Est-il vrai que la jeunesse représente le joyau le plus précieux d’une nation ?
Est-il juste de dire que sa prise en charge devrait être la priorité absolue de tout État qui se respecte ?
N’est-il pas indispensable, voire vital, d’incarner de bons exemples pour ceux et celles appelés à gouverner demain ?
Car oui, la jeunesse est la sève même d’un peuple. Elle est porteuse de rêves, d’audace, d’idées neuves. Elle est cette étincelle capable d’illuminer l’avenir. Mais encore faut-il qu’on lui tende la main, qu’on l’accompagne, qu’on la protège.
Un pays qui néglige sa jeunesse se condamne lui-même à l’immobilisme, voire à la dérive. Et si les adultes d’aujourd’hui échouent à incarner l’intégrité, le respect et la justice, que restera-t-il aux jeunes, sinon le chaos comme héritage ?
La jeunesse haïtienne figure parmi les plus malmenées au monde. Les multiples crises sociopolitiques qu’elle traverse l’épuisent psychologiquement et l’obligent à se forger des carapaces pour survivre. Elle est contrainte de refouler ses émotions, de taire ses ambitions, de renier peu à peu ce qu’elle est profondément. Dans ce chaos quotidien, elle apprend à avancer sans espoir certain, à exister sans vraiment vivre.
Chaque jour qui se lève en Haïti emporte avec lui un peu plus de l’innocence et de l’avenir de sa jeunesse. À chaque coin de rue, dans chaque quartier, le silence des armes étouffe des rêves, brise des trajectoires, fauche des vies. Trop souvent, les visages de ceux qu’on enterre sont jeunes, pleins de promesses, arrachés à la vie avant même d’avoir eu la chance de commencer à vivre vraiment.

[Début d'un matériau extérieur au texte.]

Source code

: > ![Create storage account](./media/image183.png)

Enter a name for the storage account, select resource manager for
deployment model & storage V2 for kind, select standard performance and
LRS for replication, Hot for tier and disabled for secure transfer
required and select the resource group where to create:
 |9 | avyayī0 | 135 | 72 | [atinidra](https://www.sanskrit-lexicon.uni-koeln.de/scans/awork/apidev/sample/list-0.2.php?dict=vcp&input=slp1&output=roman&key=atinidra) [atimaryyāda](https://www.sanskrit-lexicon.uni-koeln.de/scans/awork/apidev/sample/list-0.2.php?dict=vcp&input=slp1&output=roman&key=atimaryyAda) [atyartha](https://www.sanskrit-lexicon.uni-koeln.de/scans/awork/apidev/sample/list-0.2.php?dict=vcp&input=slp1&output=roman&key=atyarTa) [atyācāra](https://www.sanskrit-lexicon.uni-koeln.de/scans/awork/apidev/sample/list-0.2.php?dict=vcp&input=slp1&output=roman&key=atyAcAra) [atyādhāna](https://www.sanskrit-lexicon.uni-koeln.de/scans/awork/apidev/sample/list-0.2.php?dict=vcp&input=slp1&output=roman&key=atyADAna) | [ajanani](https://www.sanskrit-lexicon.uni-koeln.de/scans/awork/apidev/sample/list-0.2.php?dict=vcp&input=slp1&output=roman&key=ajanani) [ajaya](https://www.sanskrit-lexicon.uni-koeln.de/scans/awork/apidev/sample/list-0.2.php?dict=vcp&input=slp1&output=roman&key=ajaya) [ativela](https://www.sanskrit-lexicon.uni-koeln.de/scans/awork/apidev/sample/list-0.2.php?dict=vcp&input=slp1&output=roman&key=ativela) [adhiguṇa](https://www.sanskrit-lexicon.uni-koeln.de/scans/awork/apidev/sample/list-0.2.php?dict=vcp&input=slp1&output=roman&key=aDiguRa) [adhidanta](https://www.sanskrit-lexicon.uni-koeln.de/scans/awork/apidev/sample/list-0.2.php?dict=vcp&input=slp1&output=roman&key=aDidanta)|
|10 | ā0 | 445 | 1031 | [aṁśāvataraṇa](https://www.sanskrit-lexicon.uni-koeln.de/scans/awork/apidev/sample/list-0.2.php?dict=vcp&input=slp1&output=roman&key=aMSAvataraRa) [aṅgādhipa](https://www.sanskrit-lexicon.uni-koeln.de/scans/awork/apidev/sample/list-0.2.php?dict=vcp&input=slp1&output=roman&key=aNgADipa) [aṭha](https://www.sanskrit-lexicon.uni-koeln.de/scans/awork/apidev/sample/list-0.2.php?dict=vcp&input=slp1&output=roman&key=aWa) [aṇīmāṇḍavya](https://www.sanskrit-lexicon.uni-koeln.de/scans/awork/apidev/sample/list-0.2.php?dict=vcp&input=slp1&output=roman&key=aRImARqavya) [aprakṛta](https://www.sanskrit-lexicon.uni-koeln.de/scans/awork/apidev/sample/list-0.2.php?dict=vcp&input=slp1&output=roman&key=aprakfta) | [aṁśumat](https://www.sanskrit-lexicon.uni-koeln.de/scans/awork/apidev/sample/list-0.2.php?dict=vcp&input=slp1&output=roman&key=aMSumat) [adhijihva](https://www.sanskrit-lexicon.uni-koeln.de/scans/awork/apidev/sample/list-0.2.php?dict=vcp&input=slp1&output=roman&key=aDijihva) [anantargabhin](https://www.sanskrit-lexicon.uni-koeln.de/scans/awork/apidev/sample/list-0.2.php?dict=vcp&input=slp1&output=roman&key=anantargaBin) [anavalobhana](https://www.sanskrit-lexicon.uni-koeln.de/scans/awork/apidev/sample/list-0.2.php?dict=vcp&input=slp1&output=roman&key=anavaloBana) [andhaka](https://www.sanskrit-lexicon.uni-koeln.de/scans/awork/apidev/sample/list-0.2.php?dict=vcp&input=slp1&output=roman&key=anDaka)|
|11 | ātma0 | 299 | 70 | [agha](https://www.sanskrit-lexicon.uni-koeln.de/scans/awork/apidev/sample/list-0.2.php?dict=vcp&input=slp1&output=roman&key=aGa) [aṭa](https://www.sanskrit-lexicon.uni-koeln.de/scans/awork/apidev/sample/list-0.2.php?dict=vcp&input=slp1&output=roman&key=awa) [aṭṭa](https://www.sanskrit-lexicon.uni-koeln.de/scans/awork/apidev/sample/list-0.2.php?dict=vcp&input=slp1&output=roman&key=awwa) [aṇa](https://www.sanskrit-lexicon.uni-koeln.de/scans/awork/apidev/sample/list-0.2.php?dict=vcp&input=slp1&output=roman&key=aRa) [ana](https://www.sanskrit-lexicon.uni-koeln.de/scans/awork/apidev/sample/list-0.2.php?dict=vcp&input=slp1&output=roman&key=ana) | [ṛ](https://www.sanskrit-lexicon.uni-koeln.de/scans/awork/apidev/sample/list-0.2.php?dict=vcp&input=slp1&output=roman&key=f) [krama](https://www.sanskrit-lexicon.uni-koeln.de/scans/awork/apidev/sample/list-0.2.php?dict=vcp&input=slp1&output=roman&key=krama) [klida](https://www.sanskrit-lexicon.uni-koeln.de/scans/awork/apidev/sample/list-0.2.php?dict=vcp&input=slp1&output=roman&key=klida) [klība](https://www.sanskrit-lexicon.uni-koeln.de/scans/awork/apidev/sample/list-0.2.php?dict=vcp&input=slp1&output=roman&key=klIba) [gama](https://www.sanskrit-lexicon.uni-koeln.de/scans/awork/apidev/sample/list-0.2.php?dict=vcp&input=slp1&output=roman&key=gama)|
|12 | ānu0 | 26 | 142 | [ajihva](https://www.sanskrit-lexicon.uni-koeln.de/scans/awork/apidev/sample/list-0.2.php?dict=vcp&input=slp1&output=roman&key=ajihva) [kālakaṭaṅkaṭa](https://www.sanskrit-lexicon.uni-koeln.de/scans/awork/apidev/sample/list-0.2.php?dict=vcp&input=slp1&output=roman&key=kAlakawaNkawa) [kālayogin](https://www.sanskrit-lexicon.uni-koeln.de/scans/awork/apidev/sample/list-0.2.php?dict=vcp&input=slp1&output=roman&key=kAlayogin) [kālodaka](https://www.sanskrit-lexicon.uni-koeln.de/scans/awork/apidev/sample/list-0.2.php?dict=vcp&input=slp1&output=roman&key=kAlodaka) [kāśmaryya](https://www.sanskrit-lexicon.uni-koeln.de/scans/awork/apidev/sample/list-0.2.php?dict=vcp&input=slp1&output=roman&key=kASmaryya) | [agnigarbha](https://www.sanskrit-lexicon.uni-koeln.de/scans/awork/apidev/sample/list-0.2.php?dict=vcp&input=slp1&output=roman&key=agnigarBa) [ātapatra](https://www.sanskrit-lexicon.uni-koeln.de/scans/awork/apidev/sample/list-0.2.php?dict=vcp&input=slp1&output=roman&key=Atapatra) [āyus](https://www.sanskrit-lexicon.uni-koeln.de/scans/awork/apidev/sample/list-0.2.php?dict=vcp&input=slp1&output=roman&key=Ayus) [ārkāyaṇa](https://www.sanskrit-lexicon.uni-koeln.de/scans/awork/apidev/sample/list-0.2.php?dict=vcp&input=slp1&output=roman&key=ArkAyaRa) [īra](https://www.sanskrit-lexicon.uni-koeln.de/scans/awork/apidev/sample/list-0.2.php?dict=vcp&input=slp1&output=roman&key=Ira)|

Pour une énième fois, la jeunesse pleure. Une fois encore, elle se sent trahie, étouffée, reléguée à l’arrière-plan d’une société qui lui tourne le dos. Elle erre dans un pays qui ne sait plus que faire de ses enfants, dans un espace qui, au lieu de l’accueillir, la rejette avec indifférence.
Aujourd’hui encore, nous élevons nos voix pour réclamer justice. Justice pour une âme fauchée trop tôt, dans des circonstances qui révoltent. Une vie partie, comme tant d’autres, dans un silence accablant. Encore un souffle arraché à une famille, encore des cœurs brisés, des amitiés meurtries, des rêves partis en fumée.
En décembre 2024, le quartier de Cité Soleil à Port-au-Prince a été le théâtre d’un massacre d’une ampleur inédite. Le gang du Wharf Jérémie, dirigé par Monel « Mikano » Félix, a orchestré une attaque sanglante, ciblant principalement des personnes âgées accusées de sorcellerie. Le bilan est lourd : au moins 207 morts, dont 134 hommes et 73 femmes, selon un rapport des Nations Unies.
Quelques mois auparavant, en octobre 2024, la petite ville agricole de Pont-Sondé a été ravagée par une attaque du gang « Gran Grif », dirigé par Luckson Elan. Une offensive qui a coûté la vie à au moins 115 personnes, parmi lesquelles des bébés, des jeunes mères et des personnes âgées.
En novembre 2018, le quartier de La Saline à Port-au-Prince a connu un massacre perpétré par des gangs armés, avec la complicité présumée de policiers corrompus. Au moins 71 civils ont été tués, et des cas de viols collectifs ont été rapportés.
Dans les rues de la capitale, les balles sifflent plus fort que les rêves, et les larmes des familles se mêlent à la poussière des ruelles abandonnées par l’État. Chaque nom ajouté à la liste des victimes est une promesse brisée, un avenir volé, une douleur collective qui ne trouve plus de mots.
Ils s’appelaient :
Jovenel Moïse, Éric Jean Baptiste, Lorna Rose Virgile Fils-Aimé, Wanderson Zamy
ILS S’APPELLENT HAÏTI.
Chaque vie perdue est un appel à la justice, à la paix et à la reconstruction d’une société où les jeunes peuvent rêver, s’épanouir et contribuer au développement de leur nation. Ce cri est le nôtre. Celui d’une jeunesse qui n’en peut plus d’enterrer les siens.